In a leadership election this far out, the candidates don’t have to have strong, detailed policies, it’s about vague sense of directions. If you think this is a criticism, it’s explicitly not – crafting firm commitments for 2022 when the next election is years away is very dumb and bad, as Keir Starmer found when he made 10 pledges to win the Labour leadership he now is choosing to walk back from. We don’t want an increase in bullshit pledges that fall apart because they’re made too far in advance of events, so it’s fine to judge these candidates on a curve.

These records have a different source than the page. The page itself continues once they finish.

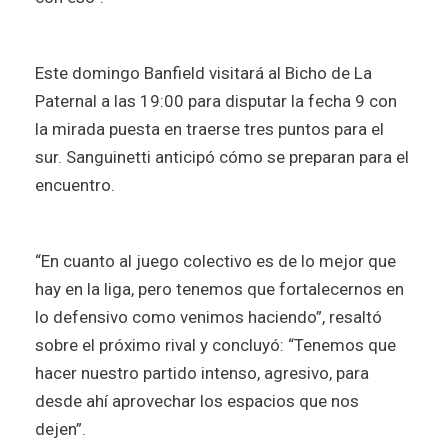
Este domingo Banfield visitará al Bicho de La
Paternal a las 19:00 para disputar la fecha 9 con
la mirada puesta en traerse tres puntos para el
sur. Sanguinetti anticipó cómo se preparan para el
encuentro.
“En cuanto al juego colectivo es de lo mejor que
hay en la liga, pero tenemos que fortalecernos en
lo defensivo como venimos haciendo”, resaltó
sobre el próximo rival y concluyó: “Tenemos que
hacer nuestro partido intenso, agresivo, para
desde ahí aprovechar los espacios que nos
dejen”.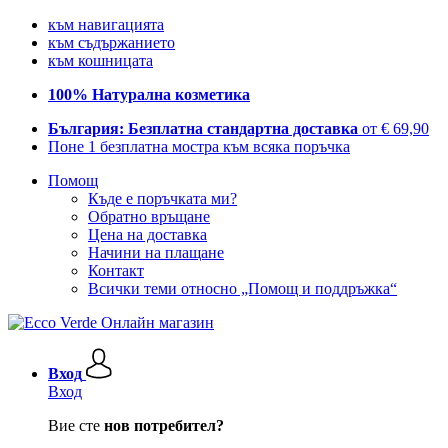
към навигацията
към съдържанието
към кошницата
100% Натурална козметика
България: Безплатна стандартна доставка
от € 69,90
Поне 1 безплатна мостра към всяка поръчка
Помощ
Къде е поръчката ми?
Обратно връщане
Цена на доставка
Начини на плащане
Контакт
Всички теми относно „Помощ и поддръжка“
Вход
Вход
Вие сте
нов потребител?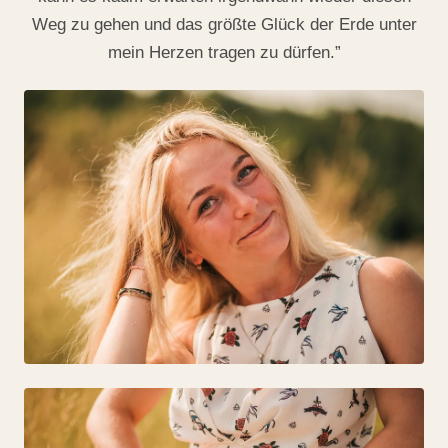
Weg zu gehen und das größte Glück der Erde unter
mein Herzen tragen zu dürfen.”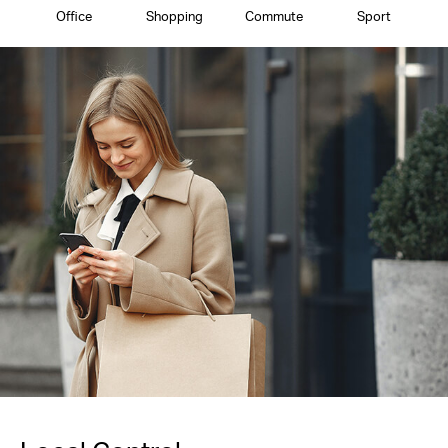
Office
Shopping
Commute
Sport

That said, Poilievre gets some credit for saying the word housing a bunch – and it’s good he’s doing so! – but that level of vagueness won’t cut it in 2025. He will need a housing answer better than “we need to build more homes near transit lines”, but right now, just putting housing on the list and saying young voters have been fucked by the housing market is enough to engender a hearing from young voters. It won’t be enough to actually get them to vote for someone whose historic views on economics are to cut spending and focus on corporate welfare and who has a decidedly mixed set of views on the suite of social issues that, on the whole, Gen Z is much more liberal than even Millennials on. For that, for them to actually pull the trigger at the ballot box, requires a lot more.
The other thing missing from this is that so much of the commentariat is willing to accrue the Poilievre-led CPC the benefits of his distinctive change in Conservative tone – which, I agree will be beneficial in areas – while assuming he can bank on all of the O’Toole coalition. That assumption is … well, one I wouldn’t make, to be charitable. There is a political advantage to be gained from Poilievre in some places. There will be an electoral price to pay in others. Might he win some younger voters? Sure. A policy more favourable to renters and prospective homebuyers will necessarily take money out of the pockets of people who bought 20 years ago. There are tradeoffs.
Can Poilievre get a youth revolution going for the CPC? Maybe, but not likely. But even if he does, there’s no guarantee the trade he’d make to get it would be worth it.